The patents will be available for use to any individual or company working on or using software that meets the Open Source Initiative's (OSI's) current and future definitions of what constitutes open source software, a company spokeswoman said. The pledge is the largest of its kind ever made, according to IBM, and is designed to spur further innovation, it said.
The OSI is a nonprofit corporation that offers a definition for which software can be considered as open source. The definition describes software whose source code is freely redistributed and modified by programmers, and requires that those modifications are also freely distributed. Common examples include Linux and Apache. The OSI's full definition of open source it on its Web site at http://www.opensource.org/docs/
IBM will not assert the 500 named patents against software meeting the OSI's definition of open source -- although it reserves the right to withdraw the pledge and assert the patents against any party filing a lawsuit asserting patents or other intellectual property rights against open source software, according to its Web site.

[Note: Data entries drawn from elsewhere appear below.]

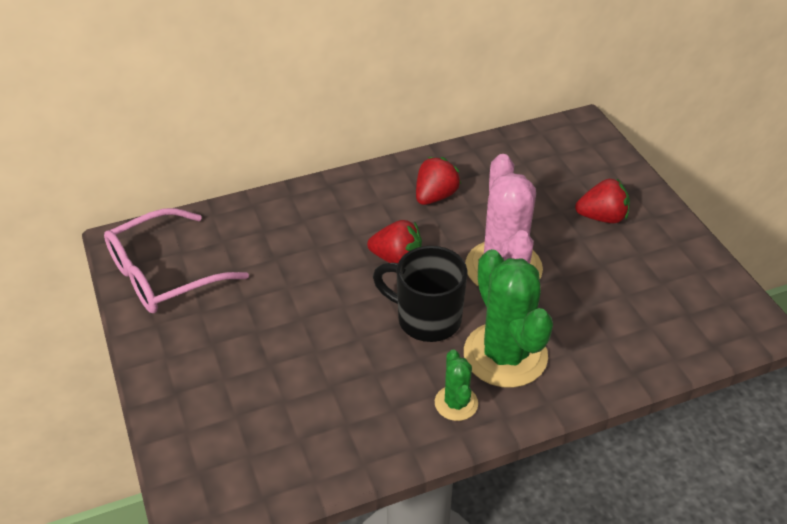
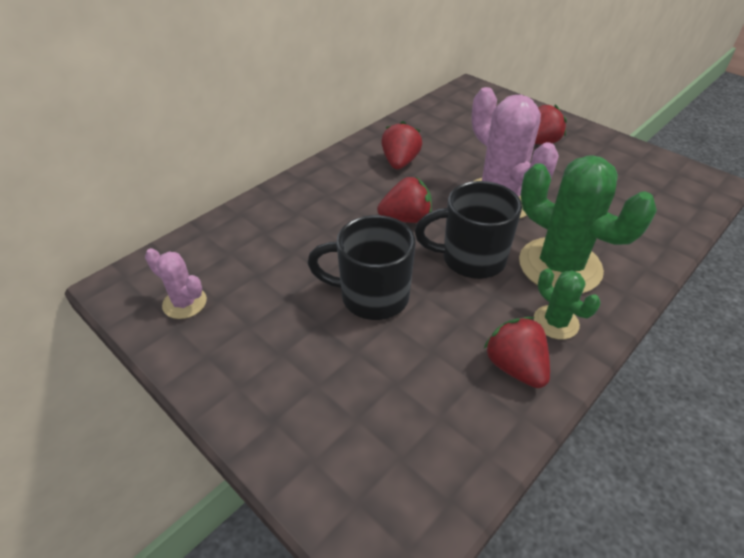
camera: 25 degrees left, 0 degrees up
(163, 274) = (184, 303): pink glasses -> pink cactus
(314, 322) = (372, 296): none -> black mug
(389, 425) = (515, 367): none -> red strawberry

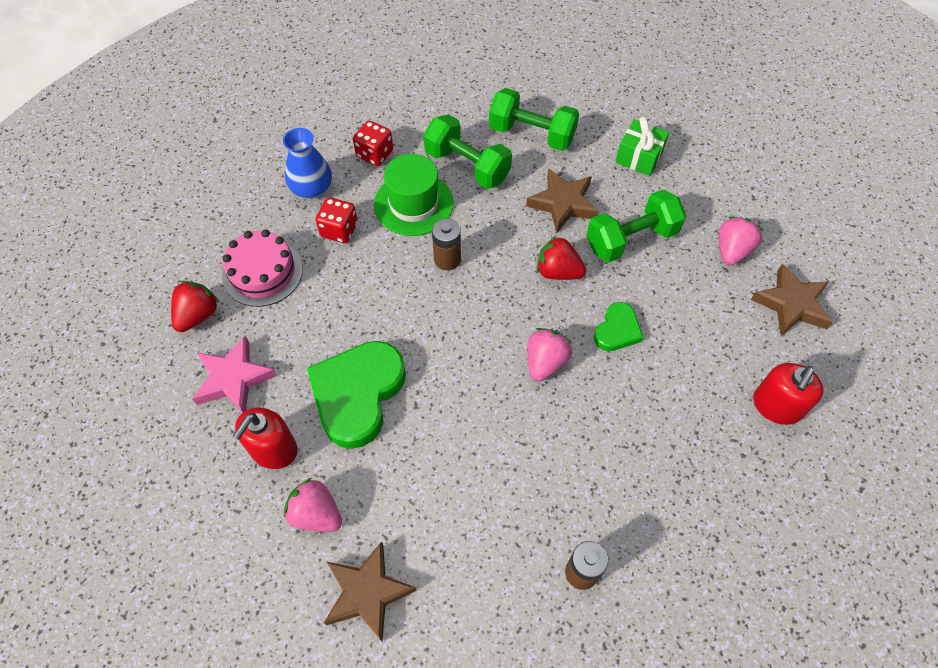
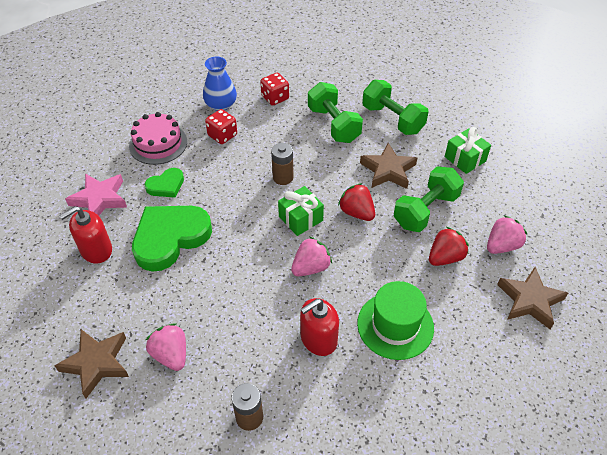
camera: 25 degrees right, 10 degrees down
(198, 315) = (103, 154): red strawberry -> red strawberry (445, 257)
(316, 514) = (96, 300): pink strawberry -> pink strawberry (171, 355)
(413, 204) = (282, 136): green hat -> green hat (395, 325)
(499, 305) = (300, 218): none -> green gift
(617, 330) = (377, 266): green heart -> green heart (166, 185)
(631, 239) = (425, 210): green dumbbell -> green dumbbell turned 45 degrees counterclockwise
(776, 406) = (473, 367): red soap dispenser -> red soap dispenser (318, 339)

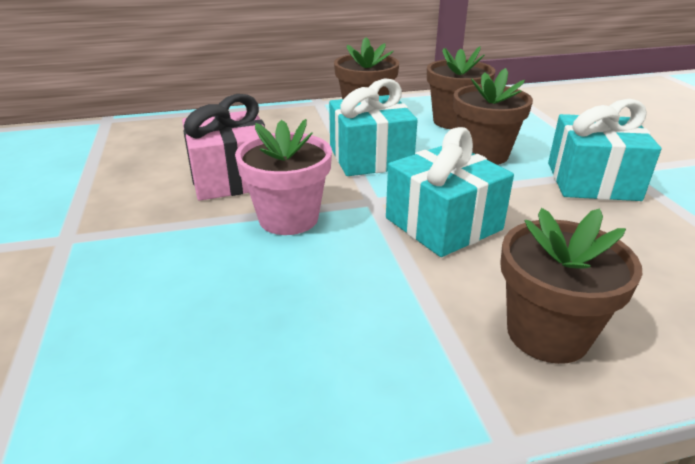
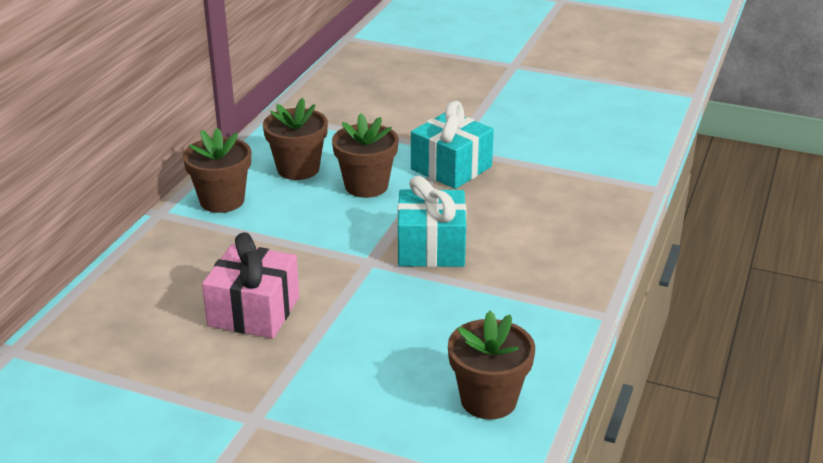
camera: 55 degrees left, 0 degrees up
(288, 218) = (350, 306): pink flower pot -> none
(370, 157) = (306, 234): turquoise gift -> none
(547, 333) = (558, 267): brown flower pot -> brown flower pot (488, 400)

The 500 patents include U.S. Patent number 5,185,861, registered in 1993, which covers technology that helps microprocessors use their memory caches efficiently; and U.S. patent number 5,617,568, registered in 1997, for allowing non-Windows based systems to act as file servers for Windows-based clients, according to IBM Asia Pacific spokeswoman June Namioka. Other examples include patents related to handwriting recognition, she said.
A list of the 500 patents concerned can be found on IBM's Web site at http://www.ibm.com/ibm/licensing/patents/pledgedpatents.pdf
IBM registered 3,248 patents with the U.S. Patent and Trademark Office (USPTO) in 2004, it said. This was the highest number registered with the USPTO by any company last year, and the 12th consecutive year IBM ranked No. 1 in terms of number of patents filed, according to IBM.